Coral also publishes a set of skills that teach your agent the
discovery-first SQL workflow (list_catalog, coral.tables,
coral.table_functions, coral.columns, etc.):
npx skills add withcoral/skillsOnce connected, ask your agent to "list the tables available in Coral" or to
run a small query. It should use list_catalog, search_catalog, or the
coral.tables / coral.table_functions metadata tables as database catalog
discovery, then answer with SQL over your visible schemas, tables, and table
functions.
Coral stores local state in its platform-specific configuration directory.
You can override the config directory with:
export CORAL_CONFIG_DIR=/path/to/coral-configImportant files include:
config.tomlfor installed-source metadata and non-secret variables- imported source specs under
workspaces/<workspace>/sources/<source>/manifest.yaml - source secrets stored separately within the same local trust boundary
Bundled source specs are not copied into the config directory.

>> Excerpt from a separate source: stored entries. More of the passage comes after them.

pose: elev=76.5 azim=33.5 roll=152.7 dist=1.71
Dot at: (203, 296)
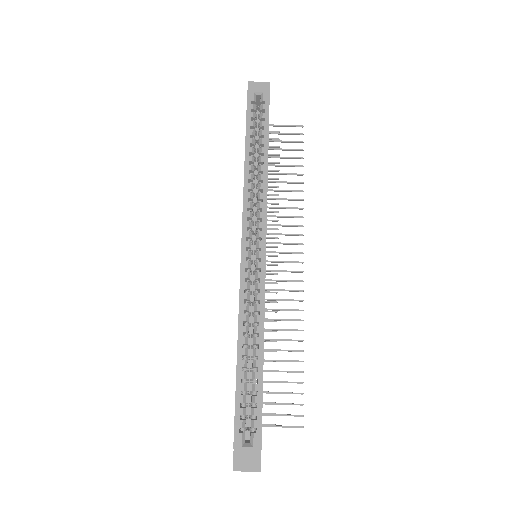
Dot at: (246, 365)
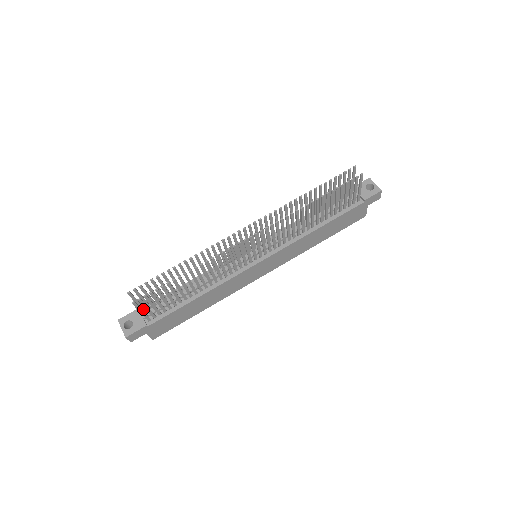
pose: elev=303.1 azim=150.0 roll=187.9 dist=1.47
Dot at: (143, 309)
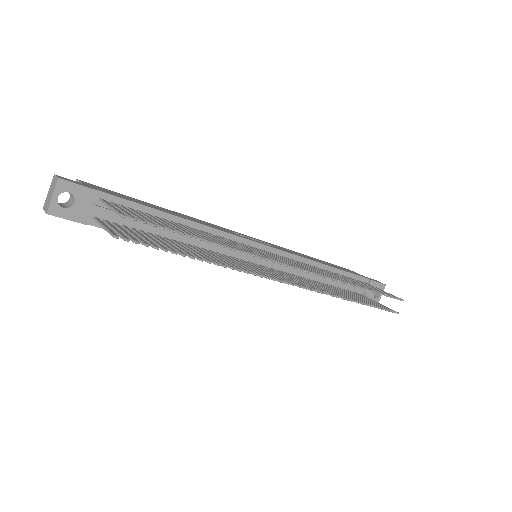
Dot at: (104, 202)
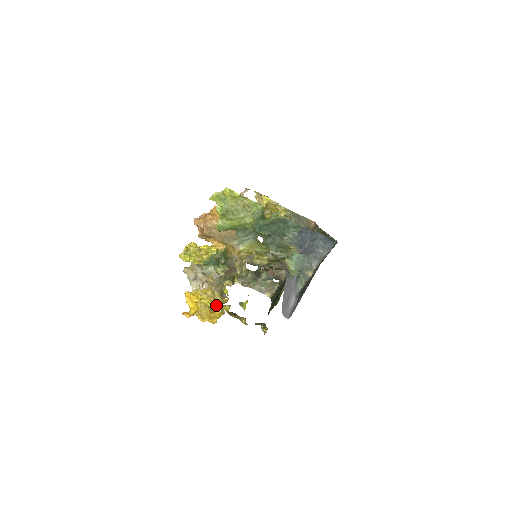
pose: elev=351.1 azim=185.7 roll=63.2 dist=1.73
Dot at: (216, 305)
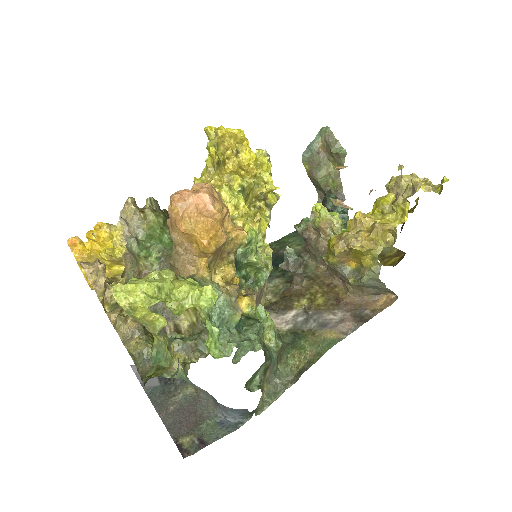
Dot at: (119, 264)
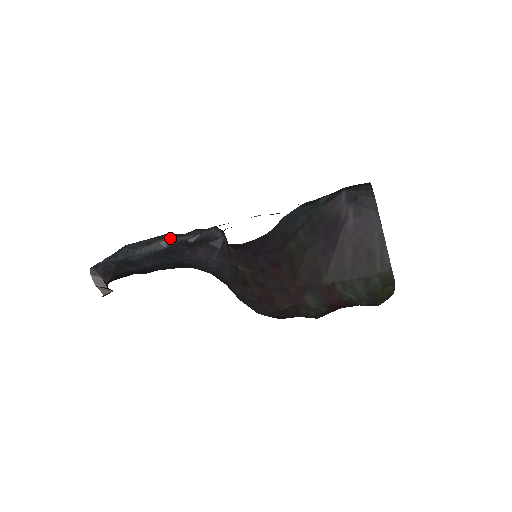
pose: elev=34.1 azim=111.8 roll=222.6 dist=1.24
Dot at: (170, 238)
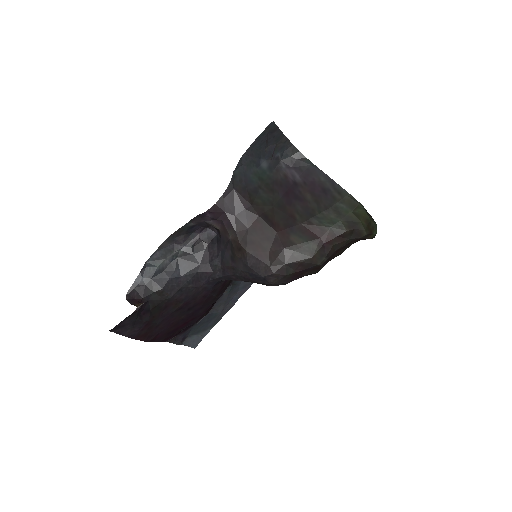
Dot at: (178, 250)
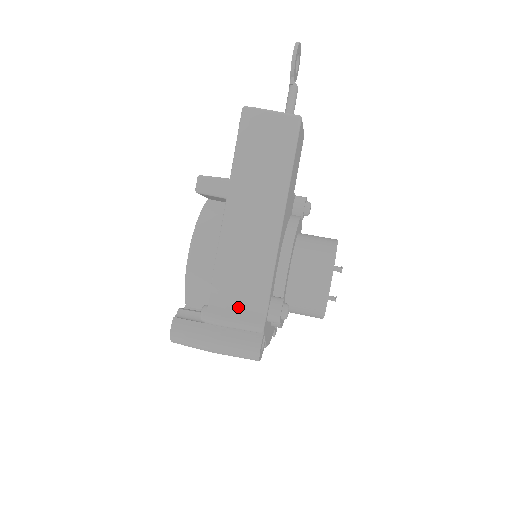
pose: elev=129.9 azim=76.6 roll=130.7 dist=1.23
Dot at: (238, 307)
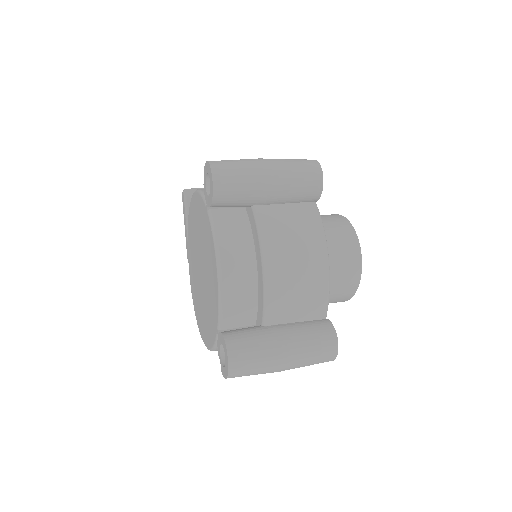
Dot at: occluded
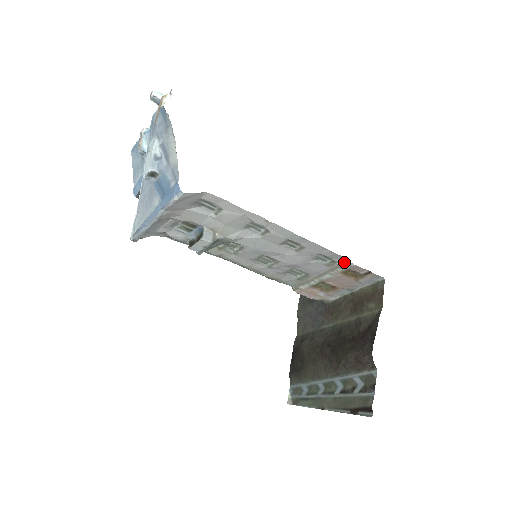
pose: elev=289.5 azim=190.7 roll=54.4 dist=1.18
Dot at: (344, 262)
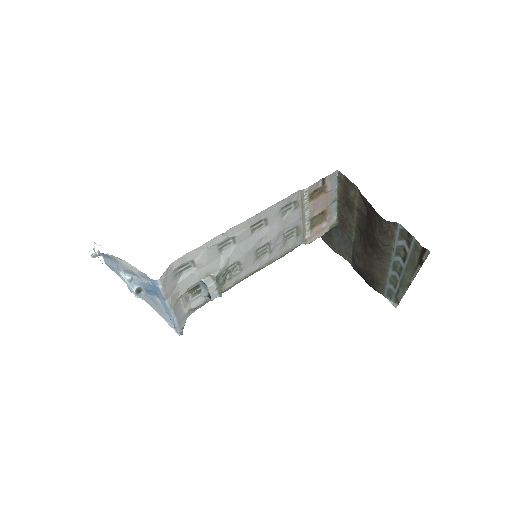
Dot at: (300, 195)
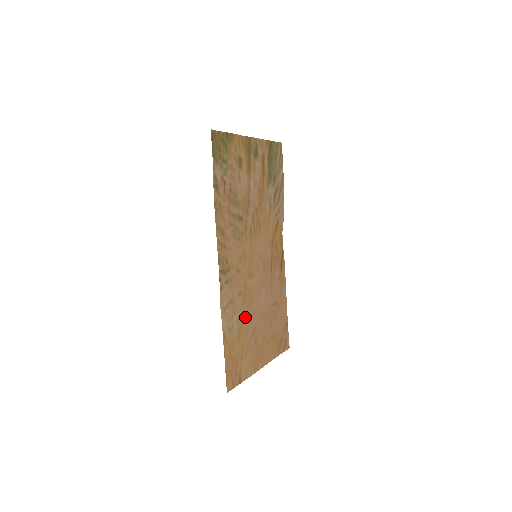
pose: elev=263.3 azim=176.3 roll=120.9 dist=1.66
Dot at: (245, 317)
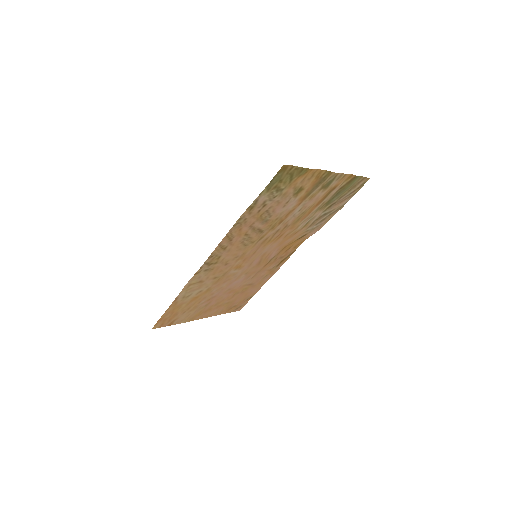
Dot at: (208, 291)
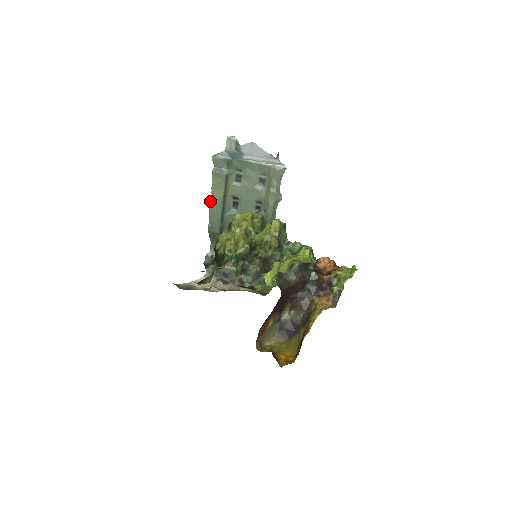
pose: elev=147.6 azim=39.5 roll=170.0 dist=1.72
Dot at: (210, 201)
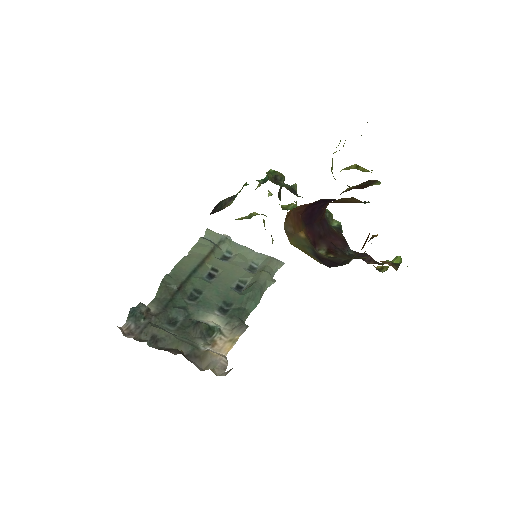
Dot at: (183, 257)
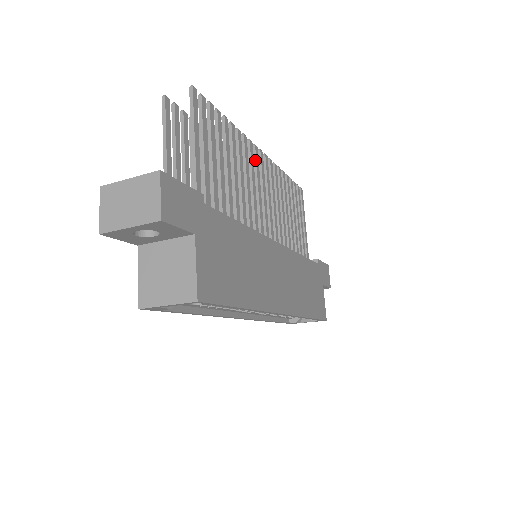
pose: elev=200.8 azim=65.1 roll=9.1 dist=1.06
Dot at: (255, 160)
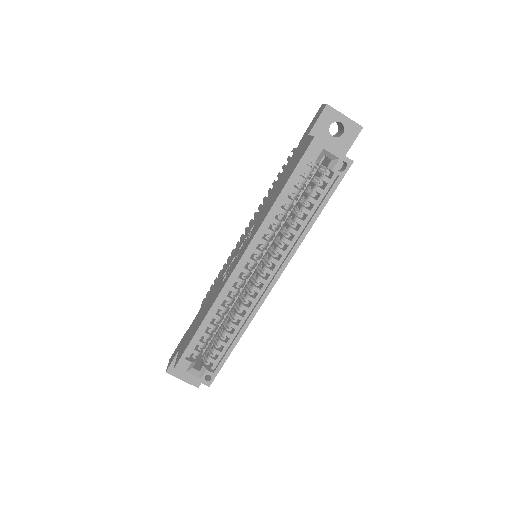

Coral resolves them from the current binary when you validate or query a bundled source, so upgrades pick up newer bundled manifests without re-adding the source.
Install the local test runner once with Homebrew:
brew install cargo-nextestOr install it with Cargo:
cargo install cargo-nextest --lockedRun the workspace validation gate from the repository root:
make rust-checksFor setup guides, reference docs, and examples, visit withcoral.com/docs.
Questions, ideas, and show-and-tell are welcome in our Discord or on GitHub issues.
Contributions are welcome, especially bug fixes, tests, documentation improvements, source improvements, and user-facing usability improvements.
Please read CONTRIBUTING.md before opening a pull
request.
Please do not report security issues in public issues or pull requests. See
SECURITY.md.
Coral is licensed under the Apache License 2.0. See LICENSE.